=== Begin Enclosure ===

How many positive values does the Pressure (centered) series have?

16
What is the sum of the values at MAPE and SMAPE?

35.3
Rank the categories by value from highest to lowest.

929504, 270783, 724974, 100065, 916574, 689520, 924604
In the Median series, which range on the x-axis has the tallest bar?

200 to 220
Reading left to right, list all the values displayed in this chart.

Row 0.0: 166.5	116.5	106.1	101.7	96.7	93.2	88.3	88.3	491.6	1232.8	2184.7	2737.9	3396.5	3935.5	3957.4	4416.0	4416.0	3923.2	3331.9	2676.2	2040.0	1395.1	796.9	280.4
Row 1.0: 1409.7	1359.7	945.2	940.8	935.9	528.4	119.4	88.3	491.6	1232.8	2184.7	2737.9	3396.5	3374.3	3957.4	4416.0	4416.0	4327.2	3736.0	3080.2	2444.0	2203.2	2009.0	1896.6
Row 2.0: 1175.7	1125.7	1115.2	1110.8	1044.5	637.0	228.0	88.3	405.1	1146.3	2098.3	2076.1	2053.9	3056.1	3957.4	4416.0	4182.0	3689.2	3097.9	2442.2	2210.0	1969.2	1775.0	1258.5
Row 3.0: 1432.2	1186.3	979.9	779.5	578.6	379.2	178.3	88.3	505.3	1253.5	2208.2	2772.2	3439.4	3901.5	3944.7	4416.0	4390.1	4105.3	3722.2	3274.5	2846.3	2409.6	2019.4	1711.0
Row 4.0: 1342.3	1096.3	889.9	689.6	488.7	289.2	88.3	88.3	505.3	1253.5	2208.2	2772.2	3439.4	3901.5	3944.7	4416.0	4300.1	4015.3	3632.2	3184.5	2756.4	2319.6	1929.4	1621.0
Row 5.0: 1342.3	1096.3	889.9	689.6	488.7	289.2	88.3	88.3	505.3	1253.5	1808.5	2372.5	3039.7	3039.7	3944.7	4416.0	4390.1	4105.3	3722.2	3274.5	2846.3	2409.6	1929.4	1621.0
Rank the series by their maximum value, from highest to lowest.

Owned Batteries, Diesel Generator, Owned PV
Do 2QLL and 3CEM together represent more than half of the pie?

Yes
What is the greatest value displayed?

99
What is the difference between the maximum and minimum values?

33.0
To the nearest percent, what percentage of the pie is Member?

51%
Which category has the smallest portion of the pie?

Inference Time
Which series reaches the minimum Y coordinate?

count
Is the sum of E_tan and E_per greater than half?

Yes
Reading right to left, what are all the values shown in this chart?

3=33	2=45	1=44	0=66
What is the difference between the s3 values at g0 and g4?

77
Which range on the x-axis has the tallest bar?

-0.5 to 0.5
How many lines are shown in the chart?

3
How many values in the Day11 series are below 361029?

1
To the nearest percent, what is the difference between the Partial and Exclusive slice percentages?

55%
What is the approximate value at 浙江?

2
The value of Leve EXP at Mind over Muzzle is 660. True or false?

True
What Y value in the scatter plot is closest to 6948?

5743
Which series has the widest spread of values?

=== End Enclosure ===

**WORK TO BE COMPLETED**
Rewrite the items above with every "x-axis" changed to "horizontal axis" and nothing else altered.

**RESPONSE TO THIS TASK**
How many positive values does the Pressure (centered) series have?

16
What is the sum of the values at MAPE and SMAPE?

35.3
Rank the categories by value from highest to lowest.

929504, 270783, 724974, 100065, 916574, 689520, 924604
In the Median series, which range on the horizontal axis has the tallest bar?

200 to 220
Reading left to right, list all the values displayed in this chart.

Row 0.0: 166.5	116.5	106.1	101.7	96.7	93.2	88.3	88.3	491.6	1232.8	2184.7	2737.9	3396.5	3935.5	3957.4	4416.0	4416.0	3923.2	3331.9	2676.2	2040.0	1395.1	796.9	280.4
Row 1.0: 1409.7	1359.7	945.2	940.8	935.9	528.4	119.4	88.3	491.6	1232.8	2184.7	2737.9	3396.5	3374.3	3957.4	4416.0	4416.0	4327.2	3736.0	3080.2	2444.0	2203.2	2009.0	1896.6
Row 2.0: 1175.7	1125.7	1115.2	1110.8	1044.5	637.0	228.0	88.3	405.1	1146.3	2098.3	2076.1	2053.9	3056.1	3957.4	4416.0	4182.0	3689.2	3097.9	2442.2	2210.0	1969.2	1775.0	1258.5
Row 3.0: 1432.2	1186.3	979.9	779.5	578.6	379.2	178.3	88.3	505.3	1253.5	2208.2	2772.2	3439.4	3901.5	3944.7	4416.0	4390.1	4105.3	3722.2	3274.5	2846.3	2409.6	2019.4	1711.0
Row 4.0: 1342.3	1096.3	889.9	689.6	488.7	289.2	88.3	88.3	505.3	1253.5	2208.2	2772.2	3439.4	3901.5	3944.7	4416.0	4300.1	4015.3	3632.2	3184.5	2756.4	2319.6	1929.4	1621.0
Row 5.0: 1342.3	1096.3	889.9	689.6	488.7	289.2	88.3	88.3	505.3	1253.5	1808.5	2372.5	3039.7	3039.7	3944.7	4416.0	4390.1	4105.3	3722.2	3274.5	2846.3	2409.6	1929.4	1621.0
Rank the series by their maximum value, from highest to lowest.

Owned Batteries, Diesel Generator, Owned PV
Do 2QLL and 3CEM together represent more than half of the pie?

Yes
What is the greatest value displayed?

99
What is the difference between the maximum and minimum values?

33.0
To the nearest percent, what percentage of the pie is Member?

51%
Which category has the smallest portion of the pie?

Inference Time
Which series reaches the minimum Y coordinate?

count
Is the sum of E_tan and E_per greater than half?

Yes
Reading right to left, what are all the values shown in this chart?

3=33	2=45	1=44	0=66
What is the difference between the s3 values at g0 and g4?

77
Which range on the horizontal axis has the tallest bar?

-0.5 to 0.5
How many lines are shown in the chart?

3
How many values in the Day11 series are below 361029?

1
To the nearest percent, what is the difference between the Partial and Exclusive slice percentages?

55%
What is the approximate value at 浙江?

2
The value of Leve EXP at Mind over Muzzle is 660. True or false?

True
What Y value in the scatter plot is closest to 6948?

5743
Which series has the widest spread of values?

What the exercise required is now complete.